▸ Text section
^^^^^^^^

Verma said that a firm may achieve a dominant position in the market legitimately through innovation, entrepreneurial efforts, etc. 

But abuse of its dominant position is stated to occur when an enterprise (or a group of enterprises) uses its leading position in the relevant market in an exclusionary or exploitative manner.

The exploitative manner could include excessive or discriminatory pricing, excessive sale/purchase conditions etc, and exclusionary manner of abusing dominant position could be denial of the market access, refusal to deal etc. 

Verma said that CCI can direct an investigation by the Director General and upon receipt of such DG report can either (I) direct dominant entity to discontinue abuse of dominant position; (ii) impose penalty of up to 10 per cent of the average of the turnover for the last three preceding financial years; (iii) direct modification of the agreements with abusive clauses and (iv) order division of dominant enterprises to ensure that such enterprises do not abuse their dominant position.

^^^^^^^^

▸ Material provided
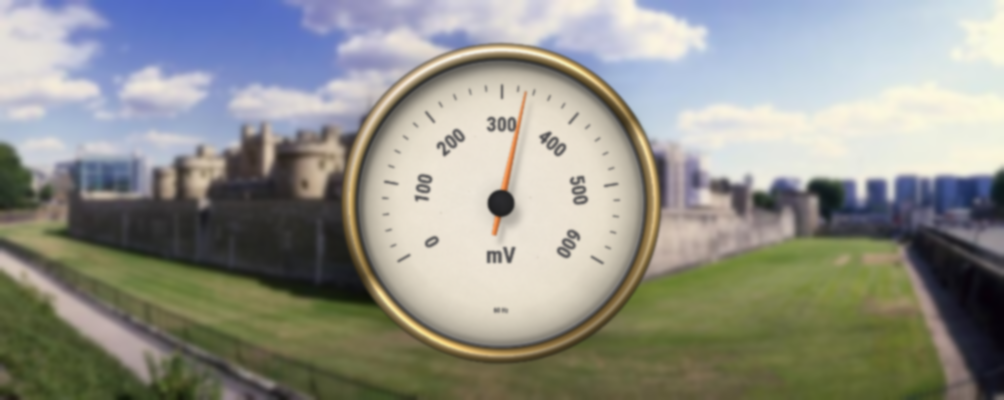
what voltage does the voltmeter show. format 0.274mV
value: 330mV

^^^^^^^^

▸ Tasks for this exercise
a: In the text on abuse of dominant position, what is the maximum penalty the CCI can impose?
b: Carry on the text about abuse of dominant position from its final sentence.

▸ Results of the tasks
a: A penalty of up to 10 percent of the average turnover for the last three preceding financial years.

b:
Dominant position

Verma also highlighted that the concept of ‘dominant position’ is not just limited to India but is an international phenomenon. There are anti-trust laws in two globally prominent markets —the US and the EU. A basic distinction in enforcement approach in the EU and the US is that in the US, there is a criminal enforcement of anti-trust laws while in the EU it is administrative. 

As the Competition Act in India enters its 20th year, it is evident that the legal framework has contributed in striking a balance between fostering competition and safeguarding the interests of the market, Verma added. 

The Competition Act 2002 is in sync with the philosophy of modern competition laws and plays a critical role in ensuring competition culture and compliance. The aim is to strike a balance and remove barriers while ensuring that no single firm gets to “amass power”, Verma said.